→ REQUEST
Name every poster in the permanent residency forum thread below, each with the date shown beside their name.

→ PASSAGE TO READ
········
# Permament Residency



## KGM (Aug 19, 2014)

Dear Exparts
I need your help. Am currently on quota work permit which expires June 2015 issued under passport which expires Aug 2015. Applied for Permanent Residence in Mar 2014 and current status is "Code 102 - Processing at Head Office". My wife and kid's relative permits expire April 2015. What is my best way out? Am thinking of applying for new passport, then renew TRP under new regulations, then followed by renewal of spousal and kid relative permits. Is this the right approach OR I can take the gamble and do nothing assuming the Permanent Residency will be out by the time all our current permits start expiring? Thanking you upfront for your pointers.


----------



## explorer1 (Dec 1, 2013)

Hi KGM, i hope you did a family application for you and all you current dependents. Most of the PR backlog was cleared and if things are still in order you should receive your PR before end of the year. Since you submitted in March, there is a possibility that there is a fast track to clear all applications made using the old system and regulations.


----------



## LegalMan (Dec 26, 2012)

Whatever happens, logically you will need a new passport. Then, just in case that your PR doesn't come through, logically, you will need a Temporary Residence Visa (not called permits any more, that's only PR).

Don't gamble with you and your family's residency.


----------
········
→ GIVEN MATERIAL
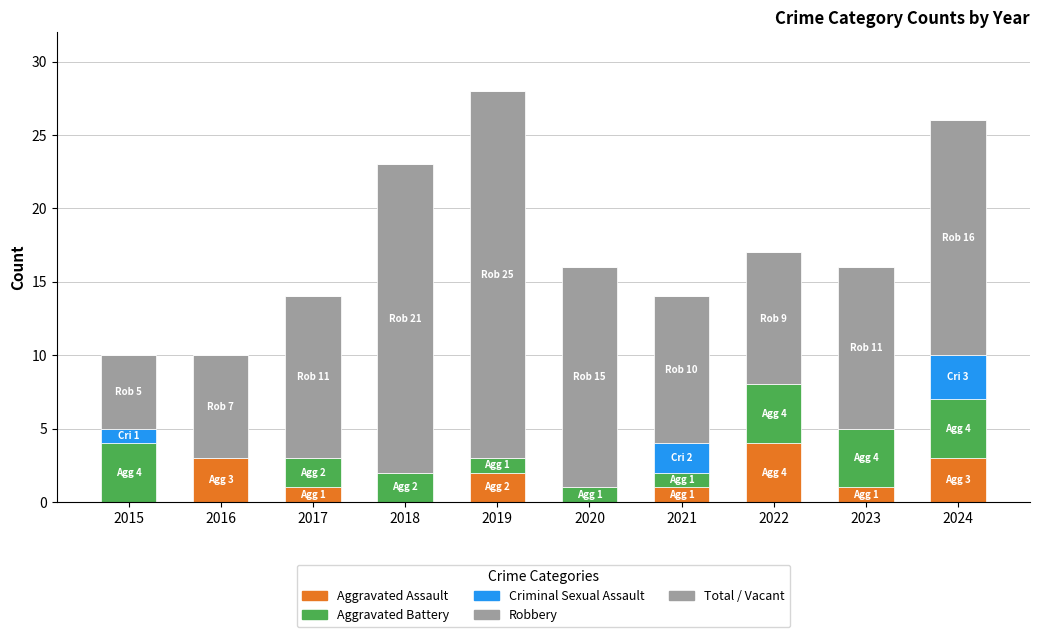

How many series are shown in this chart?

4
········
→ RESULT
KGM (Aug 19, 2014)
explorer1 (Dec 1, 2013)
LegalMan (Dec 26, 2012)